■ Problem
When the string "output" is part of a line in the data below, report the whole line.

■ Material to process
┄┄┄┄┄┄┄┄┄┄

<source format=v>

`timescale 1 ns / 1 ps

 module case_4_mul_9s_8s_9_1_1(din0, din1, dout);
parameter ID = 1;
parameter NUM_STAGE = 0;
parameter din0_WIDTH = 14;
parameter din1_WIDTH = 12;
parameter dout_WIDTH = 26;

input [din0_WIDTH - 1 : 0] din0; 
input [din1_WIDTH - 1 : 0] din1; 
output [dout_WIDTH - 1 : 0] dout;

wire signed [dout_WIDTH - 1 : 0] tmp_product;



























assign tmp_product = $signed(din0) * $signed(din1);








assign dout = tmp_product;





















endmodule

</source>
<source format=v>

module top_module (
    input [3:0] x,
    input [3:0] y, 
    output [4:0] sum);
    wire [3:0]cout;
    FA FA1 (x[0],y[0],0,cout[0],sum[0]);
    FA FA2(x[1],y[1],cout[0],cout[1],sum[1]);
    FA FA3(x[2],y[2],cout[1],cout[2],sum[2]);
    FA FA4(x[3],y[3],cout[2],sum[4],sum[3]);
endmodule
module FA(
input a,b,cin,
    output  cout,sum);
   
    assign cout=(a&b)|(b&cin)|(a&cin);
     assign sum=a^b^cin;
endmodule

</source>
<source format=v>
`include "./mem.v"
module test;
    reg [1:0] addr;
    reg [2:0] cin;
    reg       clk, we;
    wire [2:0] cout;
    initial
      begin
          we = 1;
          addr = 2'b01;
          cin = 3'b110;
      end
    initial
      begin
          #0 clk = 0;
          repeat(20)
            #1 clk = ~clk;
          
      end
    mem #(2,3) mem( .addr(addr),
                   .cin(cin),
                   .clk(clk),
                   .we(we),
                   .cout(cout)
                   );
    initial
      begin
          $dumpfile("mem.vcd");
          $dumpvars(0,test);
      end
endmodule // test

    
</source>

┄┄┄┄┄┄┄┄┄┄

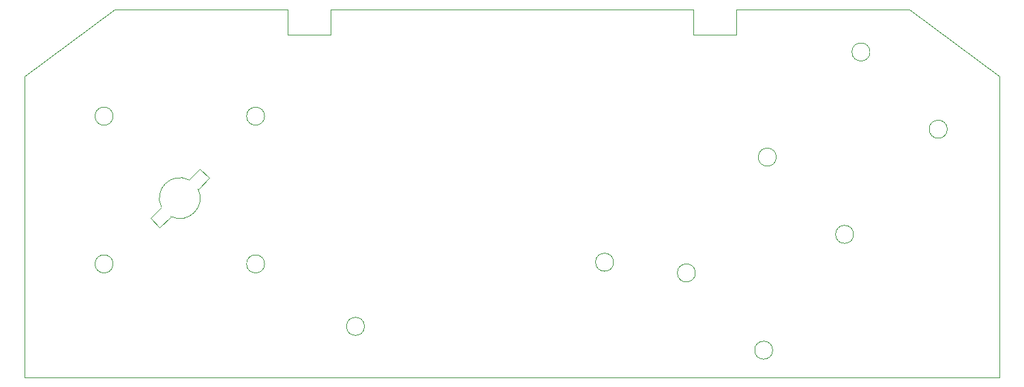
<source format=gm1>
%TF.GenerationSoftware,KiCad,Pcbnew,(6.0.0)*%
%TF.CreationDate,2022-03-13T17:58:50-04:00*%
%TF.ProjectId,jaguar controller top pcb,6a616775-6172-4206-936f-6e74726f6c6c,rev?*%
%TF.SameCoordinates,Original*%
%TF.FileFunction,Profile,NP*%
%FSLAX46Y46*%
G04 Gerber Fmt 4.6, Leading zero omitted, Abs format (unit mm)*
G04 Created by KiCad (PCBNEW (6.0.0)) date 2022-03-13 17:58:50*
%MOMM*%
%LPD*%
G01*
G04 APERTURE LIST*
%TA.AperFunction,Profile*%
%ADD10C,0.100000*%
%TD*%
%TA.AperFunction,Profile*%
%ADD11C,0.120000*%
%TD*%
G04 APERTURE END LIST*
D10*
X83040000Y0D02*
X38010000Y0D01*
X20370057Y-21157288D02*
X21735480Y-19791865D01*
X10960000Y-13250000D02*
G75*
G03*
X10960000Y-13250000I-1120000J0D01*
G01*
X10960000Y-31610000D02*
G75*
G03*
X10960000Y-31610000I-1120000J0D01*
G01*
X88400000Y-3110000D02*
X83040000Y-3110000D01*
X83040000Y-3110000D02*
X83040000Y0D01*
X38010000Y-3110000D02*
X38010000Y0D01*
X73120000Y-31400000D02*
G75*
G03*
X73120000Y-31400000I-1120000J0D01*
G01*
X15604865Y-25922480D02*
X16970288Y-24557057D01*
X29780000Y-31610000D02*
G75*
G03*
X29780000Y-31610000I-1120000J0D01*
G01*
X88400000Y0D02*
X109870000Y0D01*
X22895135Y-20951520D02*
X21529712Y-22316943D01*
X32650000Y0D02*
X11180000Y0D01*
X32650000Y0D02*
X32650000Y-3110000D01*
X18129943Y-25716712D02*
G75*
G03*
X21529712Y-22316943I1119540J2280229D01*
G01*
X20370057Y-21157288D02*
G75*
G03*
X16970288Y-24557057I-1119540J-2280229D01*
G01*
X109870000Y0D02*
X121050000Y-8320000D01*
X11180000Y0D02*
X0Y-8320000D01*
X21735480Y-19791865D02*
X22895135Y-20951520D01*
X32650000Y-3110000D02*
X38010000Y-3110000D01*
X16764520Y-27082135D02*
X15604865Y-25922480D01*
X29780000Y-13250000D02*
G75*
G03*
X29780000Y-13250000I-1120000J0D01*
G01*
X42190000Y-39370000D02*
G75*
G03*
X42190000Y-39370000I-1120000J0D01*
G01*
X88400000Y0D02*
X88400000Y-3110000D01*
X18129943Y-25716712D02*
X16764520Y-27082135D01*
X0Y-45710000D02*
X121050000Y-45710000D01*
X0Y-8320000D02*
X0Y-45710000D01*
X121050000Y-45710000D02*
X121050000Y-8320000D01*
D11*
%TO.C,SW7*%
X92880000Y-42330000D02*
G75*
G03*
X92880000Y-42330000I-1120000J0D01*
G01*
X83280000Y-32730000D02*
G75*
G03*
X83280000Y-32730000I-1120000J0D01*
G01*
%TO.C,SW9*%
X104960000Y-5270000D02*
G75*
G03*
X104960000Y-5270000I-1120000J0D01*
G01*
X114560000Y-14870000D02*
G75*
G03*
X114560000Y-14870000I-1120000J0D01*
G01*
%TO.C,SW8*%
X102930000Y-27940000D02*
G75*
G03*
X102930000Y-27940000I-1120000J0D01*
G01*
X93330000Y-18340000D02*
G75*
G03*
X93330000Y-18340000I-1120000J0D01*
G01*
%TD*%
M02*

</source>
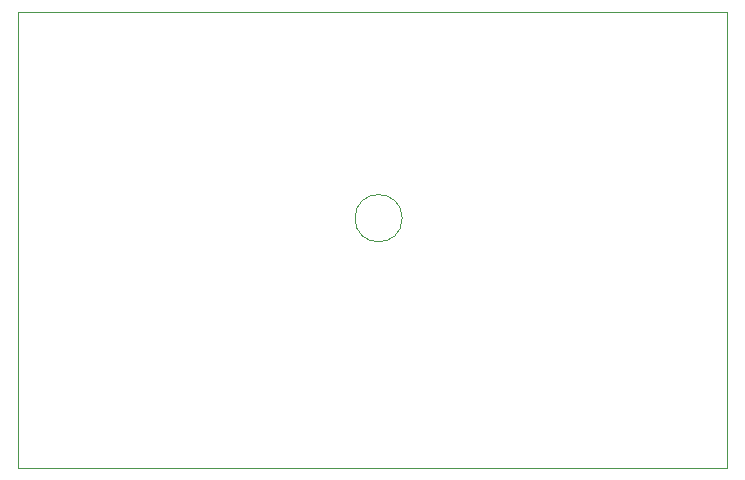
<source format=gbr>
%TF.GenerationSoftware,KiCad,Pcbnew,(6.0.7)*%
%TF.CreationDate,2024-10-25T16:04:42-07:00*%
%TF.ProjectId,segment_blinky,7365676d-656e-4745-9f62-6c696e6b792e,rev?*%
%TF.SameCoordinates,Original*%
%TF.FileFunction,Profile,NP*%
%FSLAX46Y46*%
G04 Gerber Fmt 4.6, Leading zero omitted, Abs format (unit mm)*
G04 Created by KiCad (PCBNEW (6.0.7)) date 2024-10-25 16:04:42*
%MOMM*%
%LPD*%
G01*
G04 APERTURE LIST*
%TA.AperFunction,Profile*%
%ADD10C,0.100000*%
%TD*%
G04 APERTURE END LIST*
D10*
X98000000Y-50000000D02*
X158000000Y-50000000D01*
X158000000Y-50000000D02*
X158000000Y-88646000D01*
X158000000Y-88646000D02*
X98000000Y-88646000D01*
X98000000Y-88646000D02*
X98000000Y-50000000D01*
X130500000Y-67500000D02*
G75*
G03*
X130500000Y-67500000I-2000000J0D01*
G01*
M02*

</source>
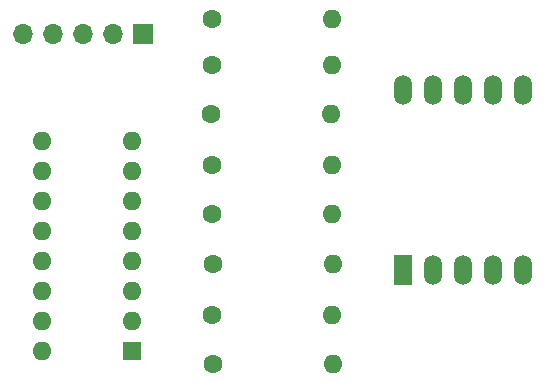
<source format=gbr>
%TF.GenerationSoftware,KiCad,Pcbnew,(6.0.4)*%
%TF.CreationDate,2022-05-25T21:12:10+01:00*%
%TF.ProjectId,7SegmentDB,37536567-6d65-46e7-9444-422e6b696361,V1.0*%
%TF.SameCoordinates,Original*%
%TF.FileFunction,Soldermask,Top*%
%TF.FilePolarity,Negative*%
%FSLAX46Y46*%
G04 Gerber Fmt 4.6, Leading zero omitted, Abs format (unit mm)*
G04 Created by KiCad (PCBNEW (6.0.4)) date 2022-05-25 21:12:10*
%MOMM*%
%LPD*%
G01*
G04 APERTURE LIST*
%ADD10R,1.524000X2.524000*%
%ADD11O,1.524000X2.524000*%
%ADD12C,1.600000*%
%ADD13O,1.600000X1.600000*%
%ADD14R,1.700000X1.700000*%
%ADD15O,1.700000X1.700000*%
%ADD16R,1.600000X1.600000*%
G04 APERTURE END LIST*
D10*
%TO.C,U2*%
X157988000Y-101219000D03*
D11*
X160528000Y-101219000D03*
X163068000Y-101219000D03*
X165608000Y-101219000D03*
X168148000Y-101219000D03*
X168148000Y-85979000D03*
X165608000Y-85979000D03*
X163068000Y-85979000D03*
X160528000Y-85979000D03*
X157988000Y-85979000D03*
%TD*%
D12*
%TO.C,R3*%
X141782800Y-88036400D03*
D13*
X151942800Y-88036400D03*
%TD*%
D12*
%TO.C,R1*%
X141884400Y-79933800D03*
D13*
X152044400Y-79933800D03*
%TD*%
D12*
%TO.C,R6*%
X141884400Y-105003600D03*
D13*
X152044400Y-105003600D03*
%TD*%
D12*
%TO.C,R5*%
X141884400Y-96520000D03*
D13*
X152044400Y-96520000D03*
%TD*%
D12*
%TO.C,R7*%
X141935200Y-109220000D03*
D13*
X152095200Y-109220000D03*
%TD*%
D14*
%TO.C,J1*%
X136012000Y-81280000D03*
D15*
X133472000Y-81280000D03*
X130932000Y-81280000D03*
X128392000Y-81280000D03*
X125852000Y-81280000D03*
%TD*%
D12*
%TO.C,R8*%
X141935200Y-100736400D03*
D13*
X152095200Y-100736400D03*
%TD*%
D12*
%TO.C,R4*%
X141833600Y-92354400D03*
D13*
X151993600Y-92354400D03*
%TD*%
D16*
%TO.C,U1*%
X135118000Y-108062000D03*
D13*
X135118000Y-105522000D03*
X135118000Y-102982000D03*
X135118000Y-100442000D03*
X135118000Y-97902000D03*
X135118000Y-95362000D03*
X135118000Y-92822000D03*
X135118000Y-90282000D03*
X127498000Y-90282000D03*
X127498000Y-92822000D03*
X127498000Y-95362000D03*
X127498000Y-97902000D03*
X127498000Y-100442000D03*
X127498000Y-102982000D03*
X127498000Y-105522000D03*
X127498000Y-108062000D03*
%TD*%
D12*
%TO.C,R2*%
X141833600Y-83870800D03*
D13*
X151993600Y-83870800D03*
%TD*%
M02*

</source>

┄┄┄┄┄┄┄┄┄┄

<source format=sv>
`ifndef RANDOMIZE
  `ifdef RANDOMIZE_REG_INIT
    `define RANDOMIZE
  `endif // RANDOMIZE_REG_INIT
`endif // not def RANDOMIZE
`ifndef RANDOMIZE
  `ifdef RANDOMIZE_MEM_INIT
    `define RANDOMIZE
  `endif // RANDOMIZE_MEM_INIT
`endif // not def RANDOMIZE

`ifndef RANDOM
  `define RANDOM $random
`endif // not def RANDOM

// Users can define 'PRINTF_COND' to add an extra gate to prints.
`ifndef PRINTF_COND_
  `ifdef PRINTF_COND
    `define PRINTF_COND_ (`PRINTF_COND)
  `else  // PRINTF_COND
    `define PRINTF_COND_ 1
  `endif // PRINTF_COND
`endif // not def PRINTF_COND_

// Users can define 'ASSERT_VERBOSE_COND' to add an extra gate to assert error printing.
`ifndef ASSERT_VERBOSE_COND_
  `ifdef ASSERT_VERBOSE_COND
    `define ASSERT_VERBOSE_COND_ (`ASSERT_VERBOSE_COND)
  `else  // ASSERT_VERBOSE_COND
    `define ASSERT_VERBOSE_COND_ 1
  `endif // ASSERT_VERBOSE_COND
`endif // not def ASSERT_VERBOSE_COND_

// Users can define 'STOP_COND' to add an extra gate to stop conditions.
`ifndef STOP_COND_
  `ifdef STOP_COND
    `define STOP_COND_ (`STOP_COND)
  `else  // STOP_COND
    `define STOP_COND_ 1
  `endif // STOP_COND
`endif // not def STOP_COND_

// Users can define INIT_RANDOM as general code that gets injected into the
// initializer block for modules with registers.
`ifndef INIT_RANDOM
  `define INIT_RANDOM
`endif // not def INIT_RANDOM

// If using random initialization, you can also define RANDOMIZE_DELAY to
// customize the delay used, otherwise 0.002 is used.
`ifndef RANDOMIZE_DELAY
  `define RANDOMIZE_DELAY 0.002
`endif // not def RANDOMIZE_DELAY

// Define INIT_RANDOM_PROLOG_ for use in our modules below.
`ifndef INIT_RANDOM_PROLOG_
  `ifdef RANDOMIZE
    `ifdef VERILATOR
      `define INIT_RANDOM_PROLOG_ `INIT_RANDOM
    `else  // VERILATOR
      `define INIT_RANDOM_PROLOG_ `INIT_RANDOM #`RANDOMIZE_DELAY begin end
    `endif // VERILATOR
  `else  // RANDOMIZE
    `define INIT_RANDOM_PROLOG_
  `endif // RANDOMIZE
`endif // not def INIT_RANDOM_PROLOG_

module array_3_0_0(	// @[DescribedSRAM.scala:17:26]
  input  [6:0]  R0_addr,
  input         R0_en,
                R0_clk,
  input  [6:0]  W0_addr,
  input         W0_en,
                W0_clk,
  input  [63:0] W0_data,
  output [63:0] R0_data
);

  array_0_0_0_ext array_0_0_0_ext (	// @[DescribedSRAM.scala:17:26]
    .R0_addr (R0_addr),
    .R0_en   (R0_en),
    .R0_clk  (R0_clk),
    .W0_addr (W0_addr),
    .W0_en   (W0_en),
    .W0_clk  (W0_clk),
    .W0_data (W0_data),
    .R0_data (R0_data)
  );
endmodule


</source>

┄┄┄┄┄┄┄┄┄┄

■ Finished task
output [dout_WIDTH - 1 : 0] dout;
    output [4:0] sum);
    output  cout,sum);
  output [63:0] R0_data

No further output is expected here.